§ **DATA EXTRACTS**
════════

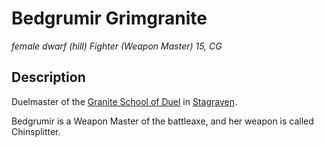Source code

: # Bedgrumir Grimgranite
*female dwarf (hill) Fighter (Weapon Master) 15, CG*

## Description
Duelmaster of the [Granite School of Duel](../Organizations/DuelingColleges.md) in [Stagraven](../Cities/Stagraven.md).

Bedgrumir is a Weapon Master of the battleaxe, and her weapon is called Chinsplitter.
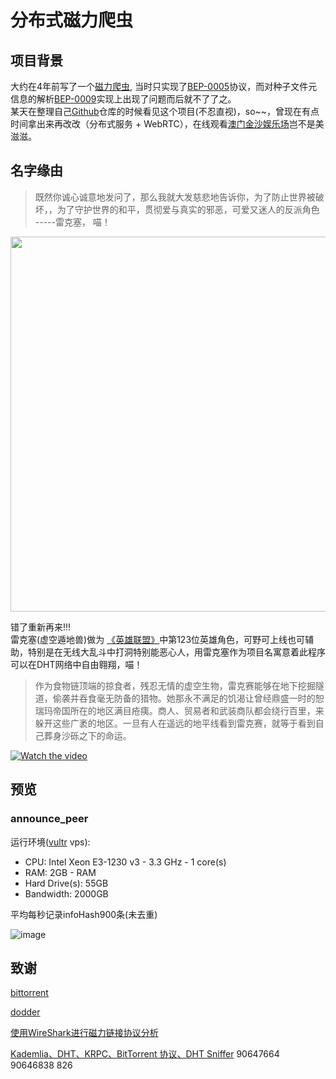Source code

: # 分布式磁力爬虫
      
## 项目背景
大约在4年前写了一个[磁力爬虫](https://github.com/tookbra/dht-crawl), 当时只实现了[BEP-0005](http://www.bittorrent.org/beps/bep_0005.html)协议，而对种子文件元信息的解析[BEP-0009](https://www.cnblogs.com/LittleHann/p/6180296.html)实现上出现了问题而后就不了了之。   
某天在整理自己[Github](https://github.com/tookbra?tab=repositories)仓库的时候看见这个项目(不忍直视)，so~~，曾现在有点时间拿出来再改改（分布式服务 + WebRTC），在线观看[澳门金沙娱乐场](https://en.wikipedia.org/wiki/Sands_Macao)岂不是美滋滋。
     
## 名字缘由
  
> 既然你诚心诚意地发问了，那么我就大发慈悲地告诉你，为了防止世界被破坏，，为了守护世界的和平，贯彻爱与真实的邪恶，可爱又迷人的反派角色 -----雷克塞， 喵！    
   
   
<div align=center><img src="https://i.loli.net/2020/03/14/mK35rwUG1hjCNRF.jpg" width="600"/></div>
   
   
错了重新再来!!!  
雷克塞(虚空遁地兽)做为 [《英雄联盟》](https://lol.qq.com "标题")中第123位英雄角色，可野可上线也可辅助，特别是在无线大乱斗中打洞特别能恶心人，用雷克塞作为项目名寓意着此程序可以在DHT网络中自由翱翔，喵！
    
> 作为食物链顶端的掠食者，残忍无情的虚空生物，雷克赛能够在地下挖掘隧道，偷袭并吞食毫无防备的猎物。她那永不满足的饥渴让曾经鼎盛一时的恕瑞玛帝国所在的地区满目疮痍。商人、贸易者和武装商队都会绕行百里，来躲开这些广袤的地区。一旦有人在遥远的地平线看到雷克赛，就等于看到自己葬身沙砾之下的命运。
                 
      
      
[![Watch the video](http://i1.hdslb.com/bfs/archive/4e5b474b0938e138448ae50cf97e2d68fc2e81c3.jpg@1920w_1080h.webp)](http://player.bilibili.com/player.html?aid=60993476&cid=106125537&page=1)
  
    
    
## 预览

### announce_peer
运行环境([vultr](https://www.vultr.com/?ref=6986789) vps):
* CPU:	Intel Xeon E3-1230 v3 - 3.3 GHz - 1 core(s)
* RAM:	2GB - RAM
* Hard Drive(s):	55GB
* Bandwidth:	2000GB   
   
平均每秒记录infoHash900条(未去重)    
   
![image](https://github.com/tookbra/reksai/blob/master/doc/images/announce_peer.gif)

## 致谢
[bittorrent](http://www.bittorrent.org/index.html "标题")

[dodder](https://dodder.cc "标题")

[使用WireShark进行磁力链接协议分析](https://www.aneasystone.com/archives/2015/05/analyze-magnet-protocol-using-wireshark.html)

[Kademlia、DHT、KRPC、BitTorrent 协议、DHT Sniffer](https://www.cnblogs.com/LittleHann/p/6180296.html)
90647664 90646838 826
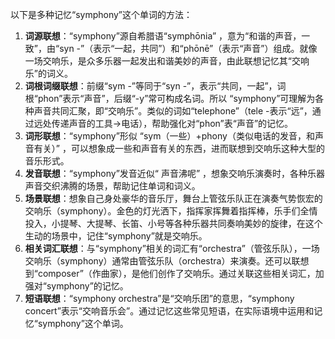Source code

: 以下是多种记忆“symphony”这个单词的方法：
1. **词源联想**：“symphony”源自希腊语“symphōnia” ，意为“和谐的声音，一致”，由“syn -”（表示“一起，共同”）和“phōnē”（表示“声音”）组成。就像一场交响乐，是众多乐器一起发出和谐美妙的声音，由此联想记忆其“交响乐”的词义。
2. **词根词缀联想**：前缀“sym -”等同于“syn -”，表示“共同，一起”，词根“phon”表示“声音”，后缀“-y”常可构成名词。所以 “symphony”可理解为各种声音共同汇聚，即“交响乐”。类似的词如“telephone”（tele -表示“远”，通过远处传递声音的工具→电话），帮助强化对“phon”表“声音”的记忆。
3. **词形联想**：“symphony”形似 “sym（一些）+phony（类似电话的发音，和声音有关）” ，可以想象成一些和声音有关的东西，进而联想到交响乐这种大型的音乐形式。
4. **发音联想**：“symphony”发音近似“ 声音沸呢” ，想象交响乐演奏时，各种乐器声音交织沸腾的场景，帮助记住单词和词义。
5. **场景联想**：想象自己身处豪华的音乐厅，舞台上管弦乐队正在演奏气势恢宏的交响乐（symphony）。金色的灯光洒下，指挥家挥舞着指挥棒，乐手们全情投入，小提琴、大提琴、长笛、小号等各种乐器共同奏响美妙的旋律，在这个生动的场景中，记住“symphony”就是交响乐。
6. **相关词汇联想**：与“symphony”相关的词汇有“orchestra”（管弦乐队），一场交响乐（symphony）通常由管弦乐队（orchestra）来演奏。还可以联想到“composer”（作曲家），是他们创作了交响乐。通过关联这些相关词汇，加强对“symphony”的记忆。 
7. **短语联想**：“symphony orchestra”是“交响乐团”的意思，“symphony concert”表示“交响音乐会”。通过记忆这些常见短语，在实际语境中运用和记忆“symphony”这个单词。 
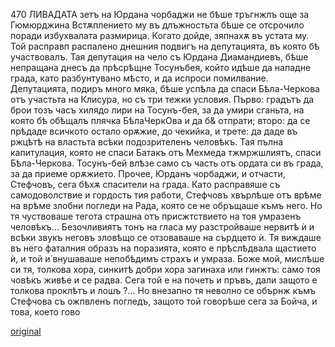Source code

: ﻿470
ЛИВАДАТА
зетъ на Юрдана чорбаджи не бѣше тръгнжлъ още за Гюмюрджина Встѫплението му въ длъжностьта бѣше се отсрочило поради избухвалата размирица.
Когато дойде, зяпнахѫ въ устата му. Той расправп распалено днешния подвигъ на депутацията, въ която бѣ участвовалъ. Тая депутация на чело съ Юрдана Диамандиевъ, бѣше непращана днесъ да прѣсрѣщне Тосунъбея, който идѣше да нападне града, като разбунтувано мѣсто, и да испроси помилвание. Депутацията, подиръ много мяка, бѣше успѣла да спаси Бѣла-Черкова отъ участьта на Клисура, но съ три тежки условия. Първо: градътъ да брои тозъ часъ хилядо лири на Тосунъ-бея, за да умири сганьта, на която бѣ обѣщалъ плячка БѣлаЧеркОва и да б& отпрати; второ: да се прѣдаде всичкото остало орѫжие, до чекийка, и трете: да даде въ ржцѣтѣ на властьта всѣки подозрителенъ человѣкъ. Тая пълна капитулация, която не спаси Батакъ отъ Мехмеда тжмржшлиятъ, спаси Бѣла-Черкова. Тосунъ-бей влѣзе само съ часть отъ ордата си въ града, за да приеме орѫжието. Прочее, Юрданъ чорбаджи, и отчасти, Стефчовъ, сега бѣхѫ спасители на града. Като расправяше съ самодоволствие и гордость тия работи, Стефчовъ хвърлѣше отъ врѣме на врѣме злобни погледи на Рада, която се не обръщаше къмъ него. Но тя чуствоваше тегота страшна отъ присжтствието на тоя умразенъ человѣкъ... Безочливиятъ тонъ на гласа му разстройваше нервитѣ ѝ и всѣки звукъ неговъ зловѣщо се отзоваваше на сърдцето ѝ. Тя виждаше въ него фаталния образъ на поразията, която е прѣслѣдвала щастието ѝ, и той и́ внушаваше непобѣдимъ страхъ и умраза. Боже мой, мислѣше си тя, толкова хора, синкитѣ добри хора загинаха или гинжтъ: само тоя човѣкъ живѣе и се радва. Сега той е на почеть и пръвъ, дали защото е толкова проклѣтъ и лошъ ?... Но внезапно тя неволно се обърнж къмъ Стефчова съ ожпвленъ погледъ, защото той говорѣше сега за Бойча, и това, което гово

[original](images/523.jpg)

════════

§ **TO DO**
Copy out each line of the material above that holds the word "Bedgrumir".

§ **TASK RESULT**
: # Bedgrumir Grimgranite
Bedgrumir is a Weapon Master of the battleaxe, and her weapon is called Chinsplitter.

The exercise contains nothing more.